Batam (ANTARA News) - Sebanyak 444 anggota kepolisian dari Polda Kepri disiagakan untuk mengamankan debat calon gubernur/wakil gubernur Kepri di Hotel Pasific Palace Batam, Selasa malam.

"Kami siapkan 444 orang anggota untuk pengamanan kegiatan tersebut," kata Kabid Humas Polda Kepri AKBP Hartono di Batam, Selasa.

Ia mengatakan, jumlah sebanyak itu untuk memastikan pelaksanaan tahapan pemilu tersebut akan berjalan aman, tertib sehingga tidak menimbulkan kegaduhan.

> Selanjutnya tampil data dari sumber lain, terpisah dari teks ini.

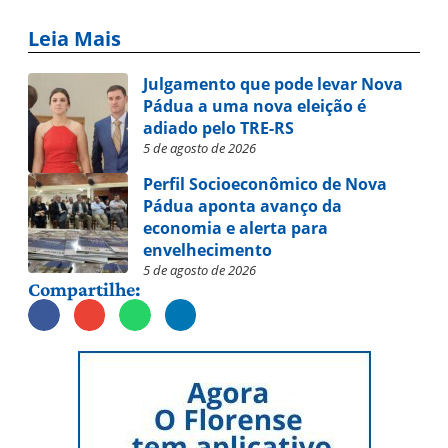
Leia Mais
Julgamento que pode levar Nova
Pádua a uma nova eleição é
adiado pelo TRE-RS
5 de agosto de 2026
Perfil Socioeconômico de Nova
Pádua aponta avanço da
economia e alerta para
envelhecimento
5 de agosto de 2026
Compartilhe:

"Kami imbau bagi pendukung pasangan calon agar tidak memaksakan diri datang ke lokasi. Karena KPU dan Kepolisian membatasi jumlah massa yang diizinkan menyaksikan secara langsung," kata dia.

Kepala Operasi Daerah (Kaopsda) Mantap Praja Seligi 2015 Polda Kepri Kombes Pol Anang Sumpena mengatakan sesuai dengan undangan KPU Provinsi Kepri, setiap pasangan calon hanya boleh membawa 50 pendukung masuk ke lokasi.

Selanjutnya, pihak-pihak yang boleh masuk hanyalah yang memegang undangan sesuai dengan data yang disampaikan oleh KPU Kepri.

"Nantinya total yang boleh hadir menyaksikan langsung hanya 366 orang sesuai dengan undangan KPU Kepri. Yang tidak memegang undangan tidak diperbolehkan masuk," kata dia.

Anang mengatakan, pada Senin siang Ketua KPU Kepri Said Sirajuddin sudah melakukan pertemuan dengan Kapolda Kepri melaporkan tentang persiapan acara tersebut.

"Saya juga dipanggil saat ketua KPU datang. Jadi data undangan dari KPU sudah kami pegang. Dari data pihak-pihak yang diundang itulah patokan kami membatasi peserta," kata dia.

Ia mengatakan, hal tersebut diterapkan belajar dari debat calon wali kota/wakil wali kota Batam beberapa waktu lalu yang jumlah pendukungnya melebihi dari ketentuan.

"Debat wali kota (calon wali kota/wakil wali kota Batam) semua ngundang. Jadi membuat suasana kurang kondusif," kata Anang.

Saat ini, kata dia, lokasi sudah dipersiapkan sesuai dengan undangan. Persiapan juga ditinjau langsung oleh Kapolda Kepri Brigjen Pol Arman Depari dan sejumlah petinggi kepolisian.

Pilkada Pemilihan Gubernur/Wakil Gubernur Kepri 2015 diikuti dua pasang calon. Nomor urut satu Muhammad Sani-Nurdin Basirun, nomor urut dua Soerya Respationo-Ansar Ahmad.